Bomb Garden

by LUKE BAUMGARTEN & r & & r & Selling Making Music & r & & r & So a minute ago, Fred Meyer announced it would begin selling vinyl in certain stores -- a creative partial solution to the precipitous fall-off of CD sales. Far from a complete solution, but not a bad idea at all.





Well, hot-ish on them heels comes an announcement by Best Buy that's nothing short of brilliant. Rather than replacing one type of media for another, they're replacing produced music with the means to produce music. Swapping CDs for, like, guitars and turntables and whatnot.





Whether it'll work or not is anyone's guess, but the thinking is right-on. The trend of technology broadly and the Internet specifically is this: Communication between people becomes ever easier and thus information -- news, video content, music, every form of idea exchange we hairless apes have dreamt up -- multiplies exponentially. People are ever more empowered to create and share information. These are normal folks now, blogging and video ranting and recording pop music and sharing it with whomever. The (monetary) value people had previously placed on such things -- music and film and news -- drops to zero because it's everywhere, easy to find.





That's why Best Buy's decision is smart. There's no money in selling music, but there's still a little money in making it. And in helping people make it.

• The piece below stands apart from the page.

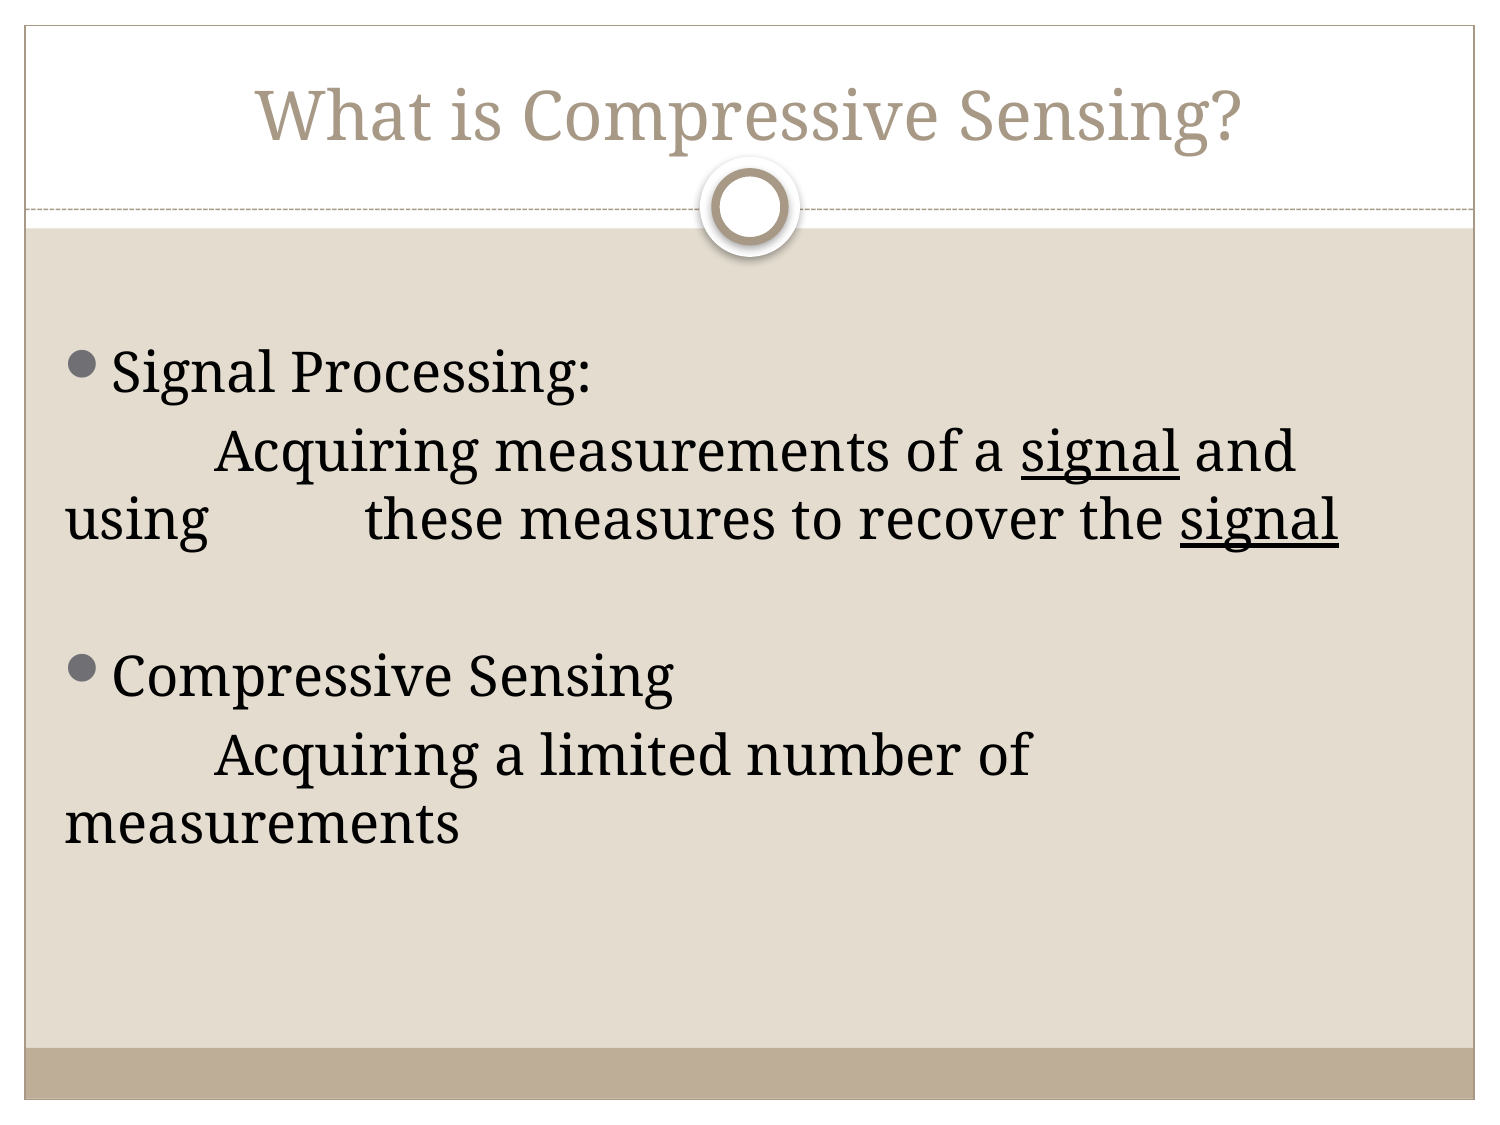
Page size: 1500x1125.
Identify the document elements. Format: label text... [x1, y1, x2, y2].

list Signal Processing: Acquiring measurements of a signal and using these measures to recover the signal Compressive Sensing Acquiring a limited number of measurements [49, 250, 1445, 1001]
title What is Compressive Sensing? [49, 37, 1450, 162]
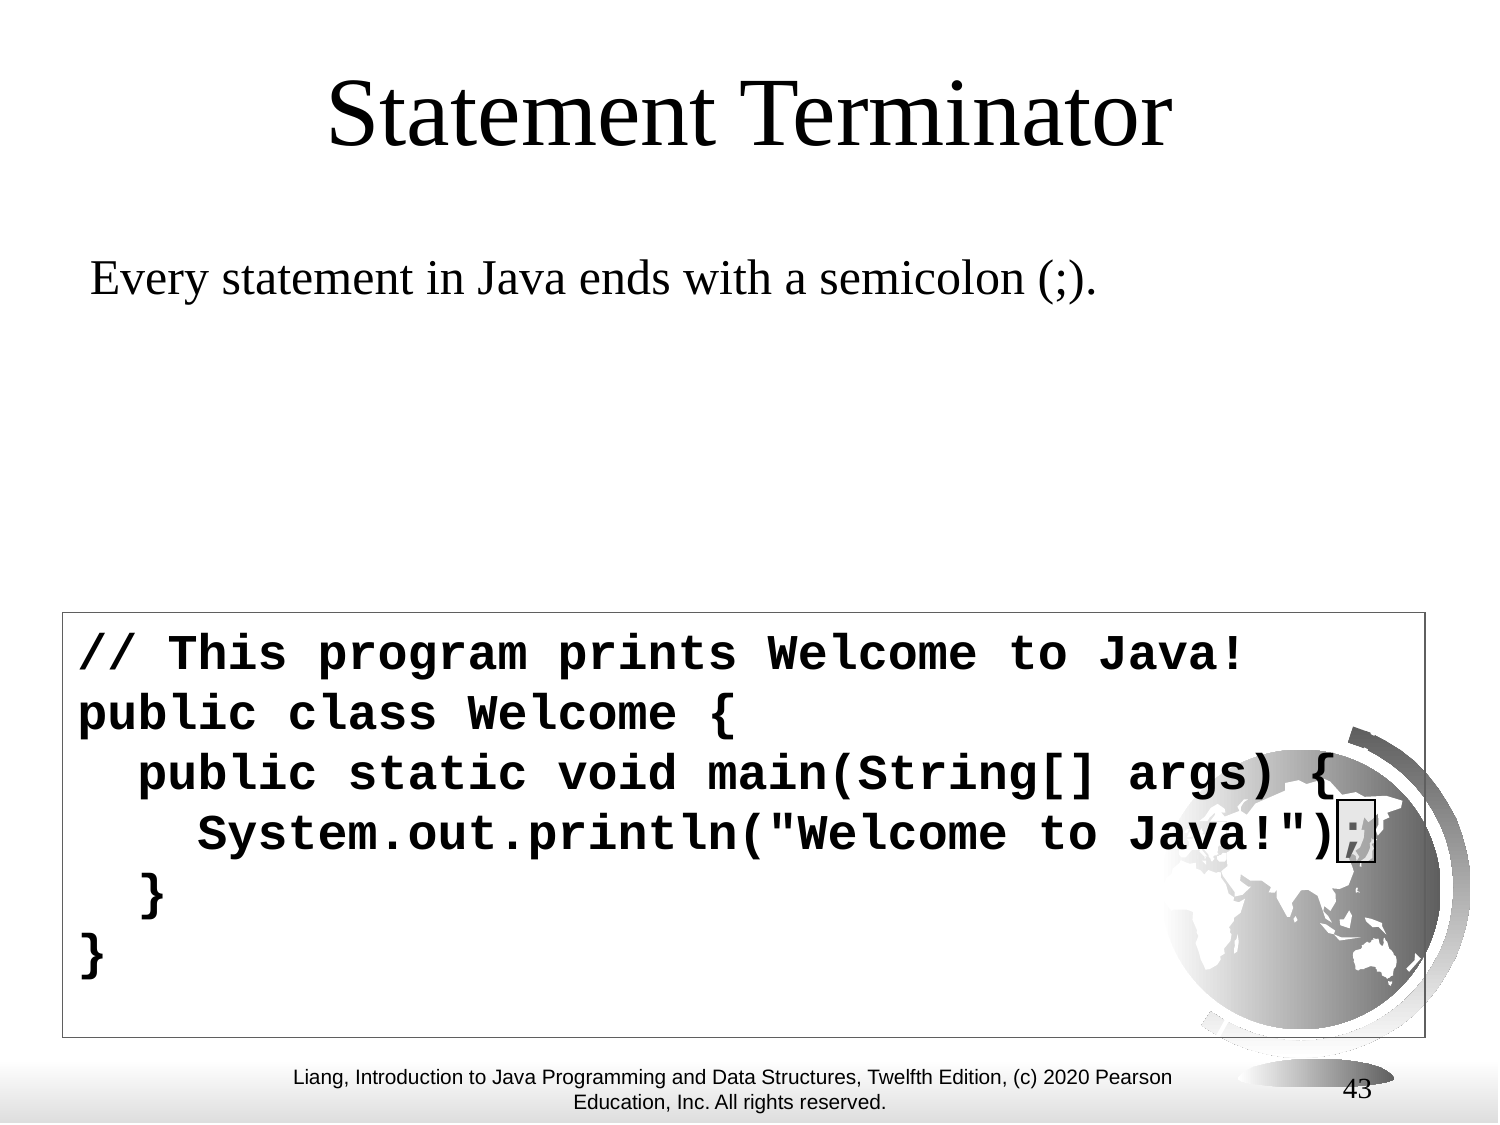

There's at least one skeptic, though. "It's not a high-growth area and it's obviously going to take up a lot of [retail space]," said some shortsighted analyst or other in an AP report. There's truth there, of course. Fewer people are going to buy a Fender than bought Mariah's Daydream. Of course, nothing sells like Daydream anymore.





What that analysis misses is that, in the world of electronics, there are basically no more high-growth areas left. It's a fact of the day that electronics retailers are going to have fewer and fewer killer products to sell. They'll have to rely more and more on selling smaller quantities of more varied products. Faced with that environment, they're going to have to scrape around for cheddar the same places musicians do: wherever they can get it.